▶ [EXERCISE BRIEF] The line that holds "extrapolation | extrapolation |" marks the start. Return it and each following line through the end of the data, unchanged.

▶ [RECORD EXTRACTS]
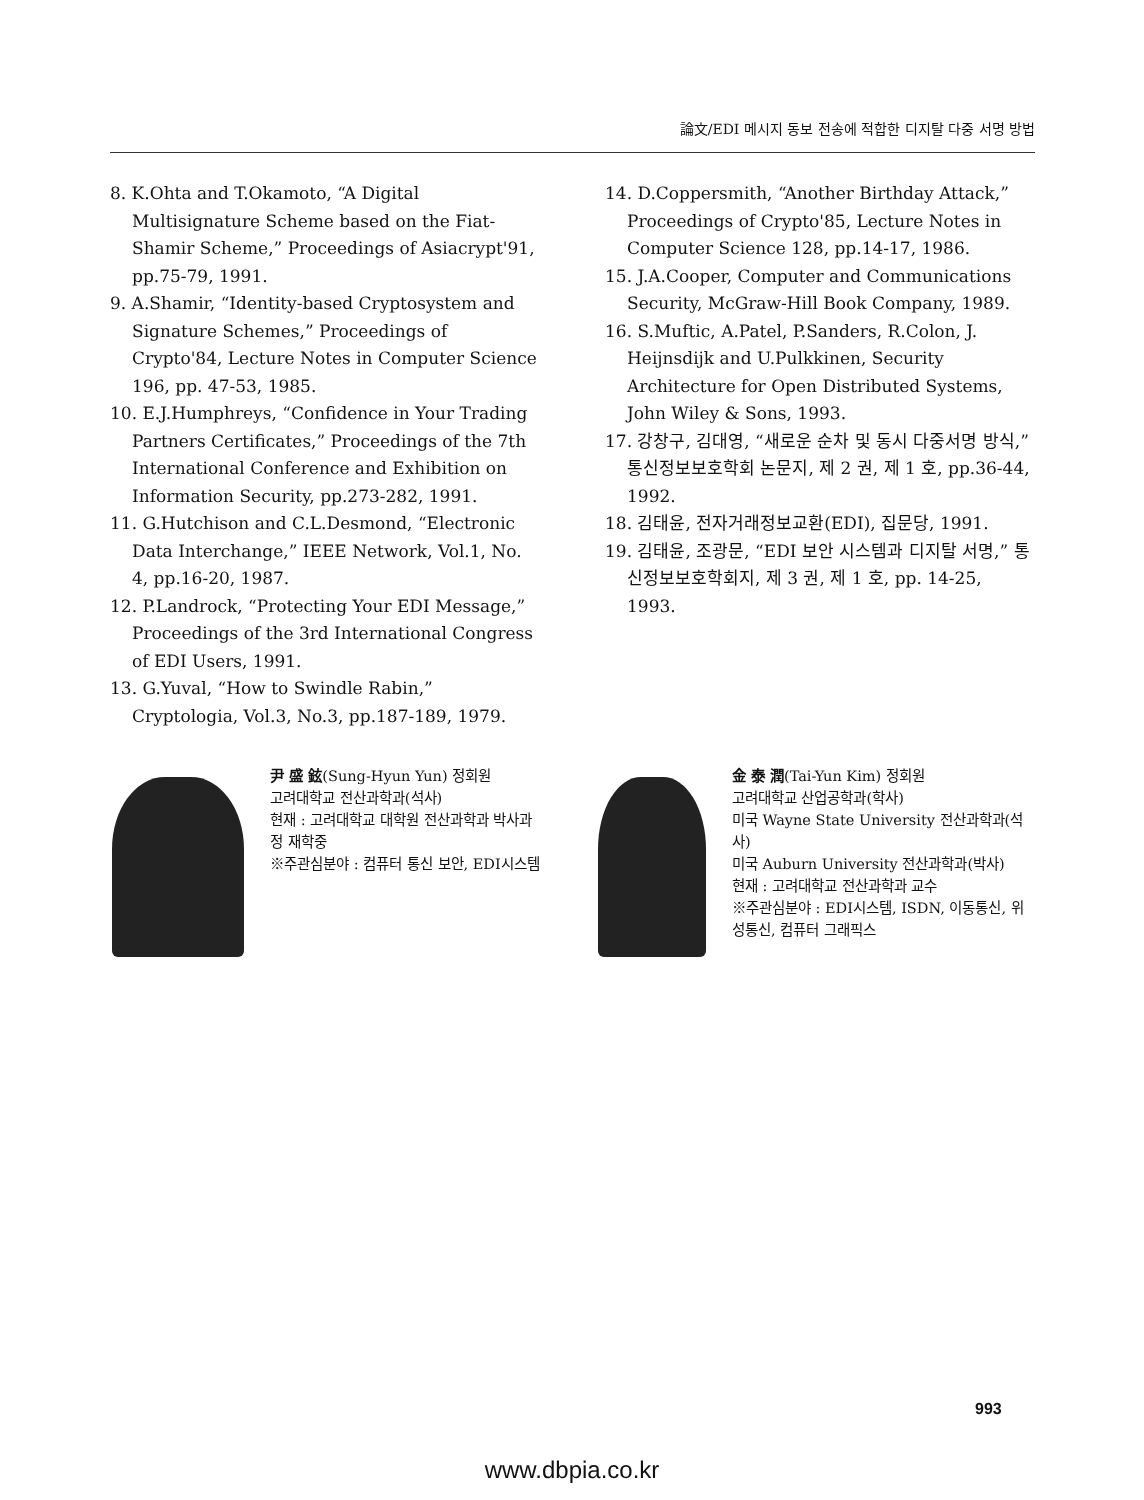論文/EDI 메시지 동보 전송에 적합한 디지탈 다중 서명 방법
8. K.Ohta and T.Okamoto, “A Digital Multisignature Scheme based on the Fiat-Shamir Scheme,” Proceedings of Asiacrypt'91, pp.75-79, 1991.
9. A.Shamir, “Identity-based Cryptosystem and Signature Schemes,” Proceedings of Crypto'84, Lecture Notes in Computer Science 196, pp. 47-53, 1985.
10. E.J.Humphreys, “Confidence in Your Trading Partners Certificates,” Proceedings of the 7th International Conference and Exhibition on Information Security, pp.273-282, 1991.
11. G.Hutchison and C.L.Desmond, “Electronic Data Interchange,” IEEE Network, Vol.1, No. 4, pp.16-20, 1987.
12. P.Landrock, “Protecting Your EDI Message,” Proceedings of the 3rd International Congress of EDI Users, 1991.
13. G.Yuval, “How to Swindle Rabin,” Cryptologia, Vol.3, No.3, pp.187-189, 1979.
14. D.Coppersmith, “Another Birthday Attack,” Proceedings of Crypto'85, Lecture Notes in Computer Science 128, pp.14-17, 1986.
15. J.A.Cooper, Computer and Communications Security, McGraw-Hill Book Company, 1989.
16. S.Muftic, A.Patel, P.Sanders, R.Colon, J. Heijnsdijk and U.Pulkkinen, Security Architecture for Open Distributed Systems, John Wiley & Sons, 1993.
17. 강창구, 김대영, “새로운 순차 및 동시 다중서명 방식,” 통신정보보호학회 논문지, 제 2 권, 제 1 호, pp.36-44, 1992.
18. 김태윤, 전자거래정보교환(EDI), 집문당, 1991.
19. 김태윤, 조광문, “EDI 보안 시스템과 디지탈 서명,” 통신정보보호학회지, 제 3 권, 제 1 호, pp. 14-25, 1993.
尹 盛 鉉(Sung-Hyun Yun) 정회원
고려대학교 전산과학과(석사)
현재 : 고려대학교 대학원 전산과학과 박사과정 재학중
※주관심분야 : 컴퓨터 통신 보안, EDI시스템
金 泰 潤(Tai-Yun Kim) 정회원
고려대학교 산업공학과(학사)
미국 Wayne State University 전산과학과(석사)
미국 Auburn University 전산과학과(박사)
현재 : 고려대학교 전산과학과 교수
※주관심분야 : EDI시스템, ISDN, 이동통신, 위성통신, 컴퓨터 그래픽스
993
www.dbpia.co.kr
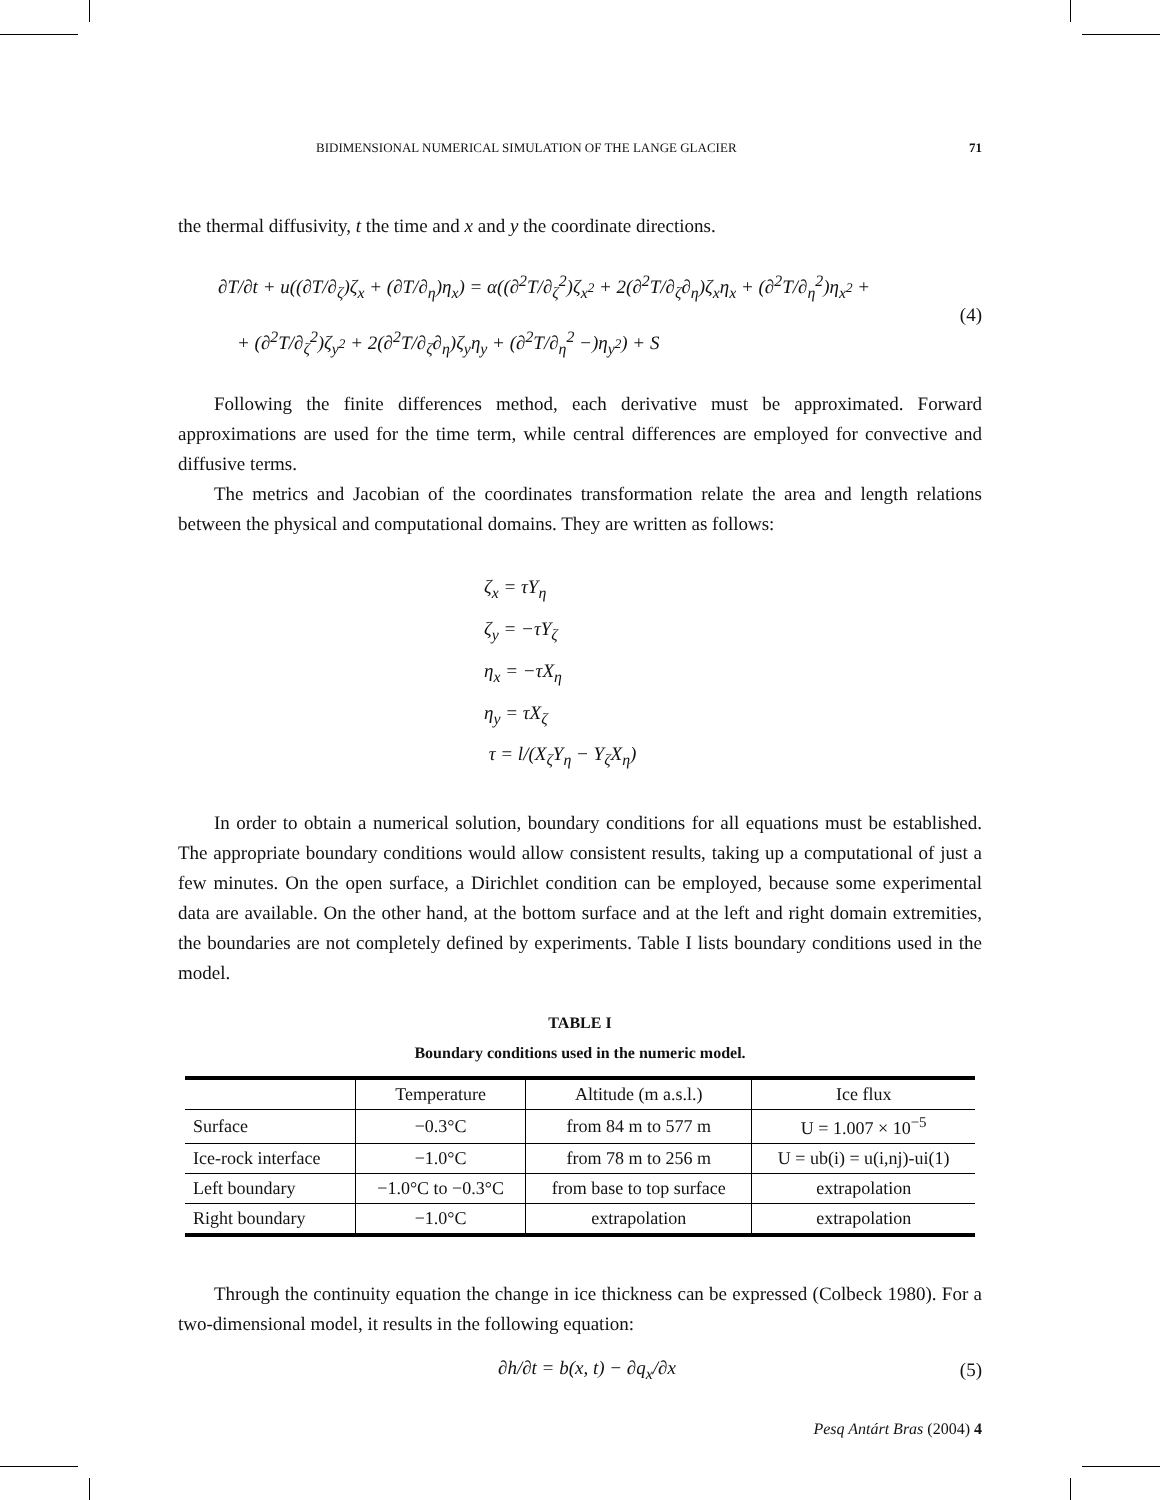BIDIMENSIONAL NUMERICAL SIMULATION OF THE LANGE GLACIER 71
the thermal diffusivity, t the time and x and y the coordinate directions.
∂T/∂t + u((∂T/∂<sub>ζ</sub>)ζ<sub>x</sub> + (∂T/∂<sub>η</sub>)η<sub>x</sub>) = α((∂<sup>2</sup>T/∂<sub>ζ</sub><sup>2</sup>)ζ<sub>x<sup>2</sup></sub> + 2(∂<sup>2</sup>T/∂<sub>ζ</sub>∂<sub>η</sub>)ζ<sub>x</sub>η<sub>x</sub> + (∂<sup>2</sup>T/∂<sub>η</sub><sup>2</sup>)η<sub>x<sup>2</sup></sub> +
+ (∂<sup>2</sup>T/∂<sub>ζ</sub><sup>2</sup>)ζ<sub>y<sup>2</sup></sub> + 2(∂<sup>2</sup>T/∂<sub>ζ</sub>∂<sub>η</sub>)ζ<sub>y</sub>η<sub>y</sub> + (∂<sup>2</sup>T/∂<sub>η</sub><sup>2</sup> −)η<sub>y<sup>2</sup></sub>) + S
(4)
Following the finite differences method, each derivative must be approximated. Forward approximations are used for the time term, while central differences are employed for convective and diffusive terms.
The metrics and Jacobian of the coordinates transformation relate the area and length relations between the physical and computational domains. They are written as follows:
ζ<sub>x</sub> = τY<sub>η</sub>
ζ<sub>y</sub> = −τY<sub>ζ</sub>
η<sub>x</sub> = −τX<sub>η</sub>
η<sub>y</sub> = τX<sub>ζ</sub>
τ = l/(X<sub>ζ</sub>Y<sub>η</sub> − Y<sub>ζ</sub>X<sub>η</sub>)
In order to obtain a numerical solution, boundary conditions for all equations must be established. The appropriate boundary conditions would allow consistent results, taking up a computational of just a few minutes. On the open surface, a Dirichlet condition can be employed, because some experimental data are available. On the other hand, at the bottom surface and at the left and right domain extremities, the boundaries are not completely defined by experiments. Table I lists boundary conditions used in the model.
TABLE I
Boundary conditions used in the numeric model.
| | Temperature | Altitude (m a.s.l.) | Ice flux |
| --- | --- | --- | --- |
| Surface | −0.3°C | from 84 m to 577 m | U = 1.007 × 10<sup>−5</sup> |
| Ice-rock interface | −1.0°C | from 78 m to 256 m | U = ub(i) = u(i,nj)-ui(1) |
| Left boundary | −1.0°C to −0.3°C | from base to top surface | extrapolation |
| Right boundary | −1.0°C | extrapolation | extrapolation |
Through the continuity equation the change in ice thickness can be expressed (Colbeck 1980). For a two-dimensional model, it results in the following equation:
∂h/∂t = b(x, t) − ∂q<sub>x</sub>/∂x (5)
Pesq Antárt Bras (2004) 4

▶ [RESULT FOR THIS EXERCISE]
| Right boundary | −1.0°C | extrapolation | extrapolation |
Through the continuity equation the change in ice thickness can be expressed (Colbeck 1980). For a two-dimensional model, it results in the following equation:
∂h/∂t = b(x, t) − ∂q<sub>x</sub>/∂x (5)
Pesq Antárt Bras (2004) 4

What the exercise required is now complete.